Por que o território familiar diminuiu? O mundo é realmente mais perigoso do que costumava ser? O perigo de estranhos paira na mente de alguns pais. Mas há pouca evidência empírica para apoiar isso. O risco de crianças serem sequestradas ou mortas por estranhos é extremamente pequeno, como tem sido por décadas. A criança média teria que brincar fora de casa sem supervisão por cerca de 750 mil anos, como Warwick Cairns aponta em “Como Viver Perigosamente”, antes de ser estatisticamente provável ser sequestrada por um estranho.

O trânsito tem uma reivindicação mais legítima sobre os medos dos pais. As estradas nos Estados Unidos tornaram-se mais perigosas à medida que os limites de velocidade aumentaram, o tamanho dos veículos cresceu e os motoristas se tornaram mais agressivos e distraídos. Em 2023, o Departamento de Transportes dos EUA relata que 249 crianças foram mortas enquanto caminhavam ou andavam de bicicleta.

Mas muitas crianças não têm permissão para andar nas calçadas ou brincar sozinhas em seus próprios quintais. A cultura mudou, argumenta Lenore Skenazy, defensora das crianças de criação livre, cuja coluna de 2008 “Por que deixei meu filho de 9 anos andar de metrô sozinho” provocou ataques ferozes. Os pais podem enfrentar condenação, e até acusações criminais, por permitir que as crianças saiam ao mundo por conta própria. Ideias em mudança sobre o que conta como independência razoável para crianças se traduziram em normas sociais, políticas e leis.

“Continuamos substituindo as experiências reais das crianças por duas coisas: excursões e acesso à internet”, diz Skenazy. “Como você deve se apaixonar pelo mundo?
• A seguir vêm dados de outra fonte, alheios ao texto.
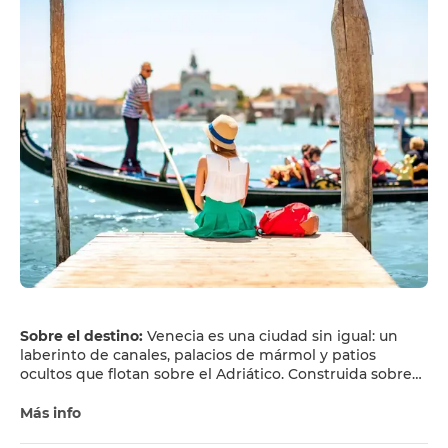
Sobre el destino:
Venecia es una ciudad sin igual: un
laberinto de canales, palacios de mármol y patios
ocultos que flotan sobre el Adriático. Construida sobre
más de 100 islotes, carece de carreteras, solo canales y
estrechos callejones que de repente se abren a
Más info
impresionantes plazas. En su corazón se encuentra la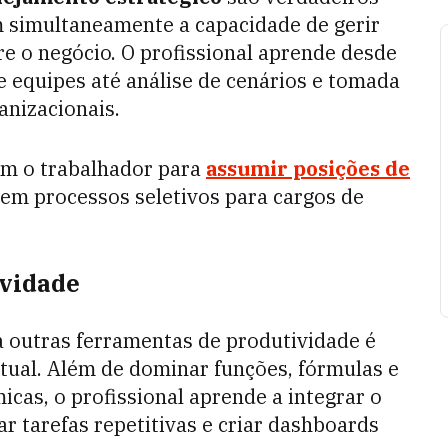
m simultaneamente a capacidade de gerir
e o negócio. O profissional aprende desde
 equipes até análise de cenários e tomada
anizacionais.
am o trabalhador para
assumir posições de
 em processos seletivos para cargos de
ividade
outras ferramentas de produtividade é
atual. Além de dominar funções, fórmulas e
cas, o profissional aprende a integrar o
r tarefas repetitivas e criar dashboards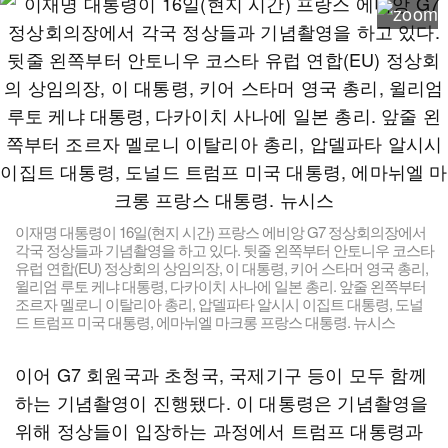
이재명 대통령이 16일(현지 시간) 프랑스 에비앙 G7 정상회의장에서
각국 정상들과 기념촬영을 하고 있다. 뒷줄 왼쪽부터 안토니우 코스타
유럽 연합(EU) 정상회의 상임의장, 이 대통령, 키어 스타머 영국 총리,
윌리엄 루토 케냐 대통령, 다카이치 사나에 일본 총리. 앞줄 왼쪽부터
조르자 멜로니 이탈리아 총리, 압델파타 알시시 이집트 대통령, 도널
드 트럼프 미국 대통령, 에마뉘엘 마크롱 프랑스 대통령. 뉴시스
이어 G7 회원국과 초청국, 국제기구 등이 모두 함께
하는 기념촬영이 진행됐다. 이 대통령은 기념촬영을
위해 정상들이 입장하는 과정에서 트럼프 대통령과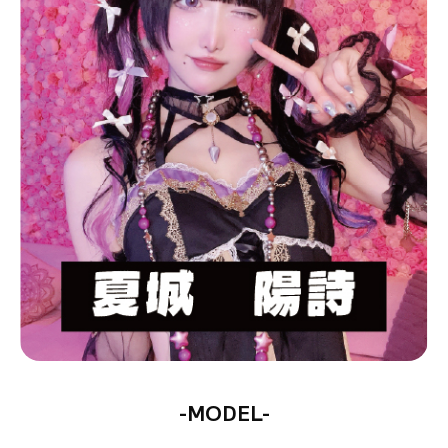
-MODEL-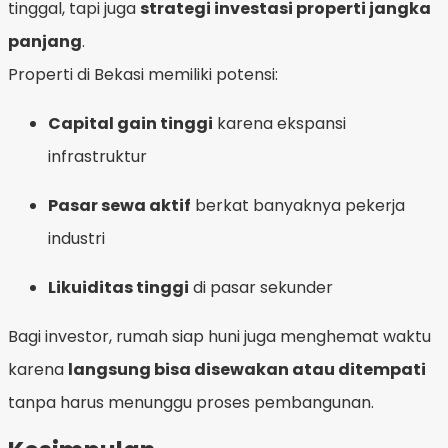
tinggal, tapi juga
strategi investasi properti jangka
panjang
.
Properti di Bekasi memiliki potensi:
Capital gain tinggi
karena ekspansi
infrastruktur
Pasar sewa aktif
berkat banyaknya pekerja
industri
Likuiditas tinggi
di pasar sekunder
Bagi investor, rumah siap huni juga menghemat waktu
karena
langsung bisa disewakan atau ditempati
tanpa harus menunggu proses pembangunan.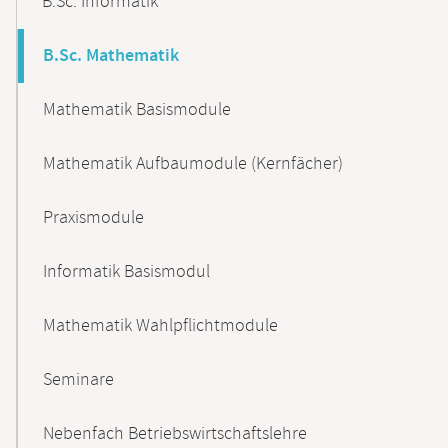
B.Sc. Informatik
B.Sc. Mathematik
Mathematik Basismodule
Mathematik Aufbaumodule (Kernfächer)
Praxismodule
Informatik Basismodul
Mathematik Wahlpflichtmodule
Seminare
Nebenfach Betriebswirtschaftslehre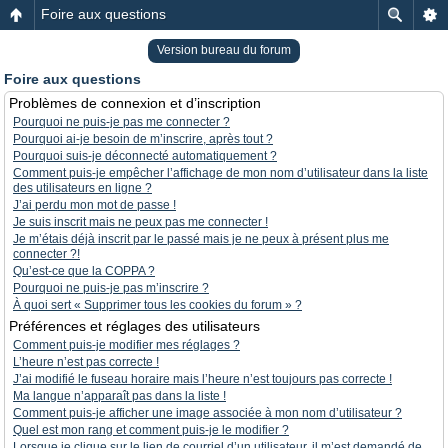
Foire aux questions
Version bureau du forum
Foire aux questions
Problèmes de connexion et d’inscription
Pourquoi ne puis-je pas me connecter ?
Pourquoi ai-je besoin de m’inscrire, après tout ?
Pourquoi suis-je déconnecté automatiquement ?
Comment puis-je empêcher l’affichage de mon nom d’utilisateur dans la liste
des utilisateurs en ligne ?
J’ai perdu mon mot de passe !
Je suis inscrit mais ne peux pas me connecter !
Je m’étais déjà inscrit par le passé mais je ne peux à présent plus me
connecter ?!
Qu’est-ce que la COPPA ?
Pourquoi ne puis-je pas m’inscrire ?
À quoi sert « Supprimer tous les cookies du forum » ?
Préférences et réglages des utilisateurs
Comment puis-je modifier mes réglages ?
L’heure n’est pas correcte !
J’ai modifié le fuseau horaire mais l’heure n’est toujours pas correcte !
Ma langue n’apparaît pas dans la liste !
Comment puis-je afficher une image associée à mon nom d’utilisateur ?
Quel est mon rang et comment puis-je le modifier ?
Lorsque je clique sur le lien de courriel d’un utilisateur, il m’est demandé de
O que era interessante se transformou em preparação para o vestibular.”

Como dar mais liberdade às crianças sem comprometer a segurança

Em diferentes países, há iniciativas para estimular a independência infantil. Na Califórnia, pais organizam encontros semanais em parques para que as crianças brinquem com mínima supervisão, enquanto “clubes de brincadeiras” em igrejas, escolas e bibliotecas permitem que os pequenos criem suas próprias atividades.

Na Finlândia, pesquisas mostram que, aos 7 anos, a maioria das crianças já vai sozinha à escola; aos 8, atravessa ruas principais; e, aos 10, utiliza transporte público. No Japão, a tradição de enviar crianças de 2 a 5 anos para cumprir pequenas tarefas ganhou destaque no reality show “Old Enough!”.

Cidades também têm adotado políticas para favorecer famílias. Vancouver, no Canadá, revitalizou áreas centrais com moradias de múltiplos quartos, creches, bibliotecas, parques e rotas seguras de transporte. A estratégia ajudou a manter crianças em regiões urbanas, revertendo a migração para subúrbios.

“Se você projetar lugares que funcionem bem para crianças”, disseram os planejadores em Vancouver, “eles parecem funcionar bem para todos”.